Avoidance Attachment - This child learned early in life that they should ignore the innate urge to rely on their caregiver in times of need, because their needs are so often not met (or made worse) by their caregiver. This is a child who is consistently overly independent and trying to fix problems by themselves, acting like a little adult. This child in class is always taking problems into their own hands and never asking you for help. 

Disorganized Attachment - This child falls into neither category: they're not clingy to their caregiver due to anxiety and they're not trying to take matters into their own hands. They have no strategy when it comes to attaching and forming relationships. Typically, our students who fall into this category have experienced complex trauma. These students are mostly operating in fight or flight mode, as they're so unsure of what each moment could actually bring - because of their past experiences. Perhaps they have experienced their caregiver neglecting and/or abusing them, and then in turn watched someone neglect and/or abuse their caregiver. They have no way of making sense that their scary person could have their own scary person. Who can they trust? How can they make sense of safety in their world? 
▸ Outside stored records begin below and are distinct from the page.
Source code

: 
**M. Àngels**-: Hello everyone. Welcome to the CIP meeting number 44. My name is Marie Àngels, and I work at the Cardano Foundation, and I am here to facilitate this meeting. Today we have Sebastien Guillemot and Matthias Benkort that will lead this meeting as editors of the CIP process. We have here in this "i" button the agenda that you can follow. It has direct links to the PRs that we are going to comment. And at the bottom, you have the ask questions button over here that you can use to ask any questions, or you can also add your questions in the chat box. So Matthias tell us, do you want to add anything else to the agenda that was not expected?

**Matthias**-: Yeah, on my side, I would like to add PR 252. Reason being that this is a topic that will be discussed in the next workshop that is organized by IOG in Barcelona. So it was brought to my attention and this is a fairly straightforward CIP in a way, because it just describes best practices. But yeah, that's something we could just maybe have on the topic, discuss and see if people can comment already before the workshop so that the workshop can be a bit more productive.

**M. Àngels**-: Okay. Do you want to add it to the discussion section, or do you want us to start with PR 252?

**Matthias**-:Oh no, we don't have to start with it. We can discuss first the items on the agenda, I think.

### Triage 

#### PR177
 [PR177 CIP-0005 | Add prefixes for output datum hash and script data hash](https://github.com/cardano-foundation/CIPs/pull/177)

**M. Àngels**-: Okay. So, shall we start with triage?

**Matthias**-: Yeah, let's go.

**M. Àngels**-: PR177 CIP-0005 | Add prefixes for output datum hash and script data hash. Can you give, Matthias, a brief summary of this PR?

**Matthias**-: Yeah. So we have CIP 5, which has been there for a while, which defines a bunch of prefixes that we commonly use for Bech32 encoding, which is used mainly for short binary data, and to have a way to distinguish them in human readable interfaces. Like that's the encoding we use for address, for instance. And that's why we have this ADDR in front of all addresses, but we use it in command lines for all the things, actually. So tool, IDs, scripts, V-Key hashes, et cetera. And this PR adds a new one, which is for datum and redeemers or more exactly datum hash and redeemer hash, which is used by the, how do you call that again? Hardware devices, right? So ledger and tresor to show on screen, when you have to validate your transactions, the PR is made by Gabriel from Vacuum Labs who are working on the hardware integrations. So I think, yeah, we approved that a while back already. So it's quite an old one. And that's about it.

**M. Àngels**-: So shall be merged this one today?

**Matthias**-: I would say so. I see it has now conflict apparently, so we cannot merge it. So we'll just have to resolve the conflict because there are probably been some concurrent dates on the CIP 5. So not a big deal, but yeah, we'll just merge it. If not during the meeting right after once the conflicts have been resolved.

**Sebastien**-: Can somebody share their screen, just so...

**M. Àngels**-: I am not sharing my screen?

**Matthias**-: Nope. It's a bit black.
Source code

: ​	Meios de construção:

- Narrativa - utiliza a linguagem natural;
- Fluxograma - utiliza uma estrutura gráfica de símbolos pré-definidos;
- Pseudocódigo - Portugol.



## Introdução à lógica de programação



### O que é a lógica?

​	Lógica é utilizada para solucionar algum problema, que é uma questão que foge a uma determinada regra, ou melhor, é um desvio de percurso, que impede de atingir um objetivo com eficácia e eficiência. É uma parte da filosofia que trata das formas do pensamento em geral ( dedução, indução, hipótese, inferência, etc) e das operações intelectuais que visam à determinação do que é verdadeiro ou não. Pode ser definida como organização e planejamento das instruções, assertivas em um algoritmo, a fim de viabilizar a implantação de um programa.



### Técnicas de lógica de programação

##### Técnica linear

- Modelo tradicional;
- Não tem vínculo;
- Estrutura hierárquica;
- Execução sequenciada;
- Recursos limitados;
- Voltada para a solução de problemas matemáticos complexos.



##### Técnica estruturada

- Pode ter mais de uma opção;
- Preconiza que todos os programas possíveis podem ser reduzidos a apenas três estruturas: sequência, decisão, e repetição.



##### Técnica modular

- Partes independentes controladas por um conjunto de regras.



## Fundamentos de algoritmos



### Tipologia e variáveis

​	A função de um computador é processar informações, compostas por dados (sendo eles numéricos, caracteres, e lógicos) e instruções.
Now I understand this is outrageously hard to read. Whether you're familiar with these terms or not, it's heartbreaking to read. How can we best help and serve these students?!

Well, first its good to remember that this is not easy. And it won't be. 

But what CAN you do? Be consistent. Be safe. Be predictable. Every day, my teacher greets me with a smile and a handshake, even if I hit her yesterday. There is always a bean bag in the corner I can sit in if I feel overwhelmed. My teacher always listens to what I have to say. Every time _____ happens, this is the consequence. 

Attachment is tricky. But you CAN be a safe landing for kids who once lived in chaos (think children in foster care, children living in group homes/residential treatment facilities, children who have been adopted or lived in large orphanages for a portion of their childhood) or children who are currently living in challenging homes. And their parents aren't necessarily terrible people. Many of them had childhoods that mirror the ones that your students are living. Be aware and be watchful, but also be gentle. Do a lot of listening and checking in. Offer resources. &, don't do it alone! Keep a team around this child and family - social worker, school psychologist, behavior team members. 

And, take care of yourself! Working with kids in trauma can be traumatic for those around them. This article about vicarious trauma is super eye opening. You got this - just make sure there's lots of self care happening to keep the ship afloat.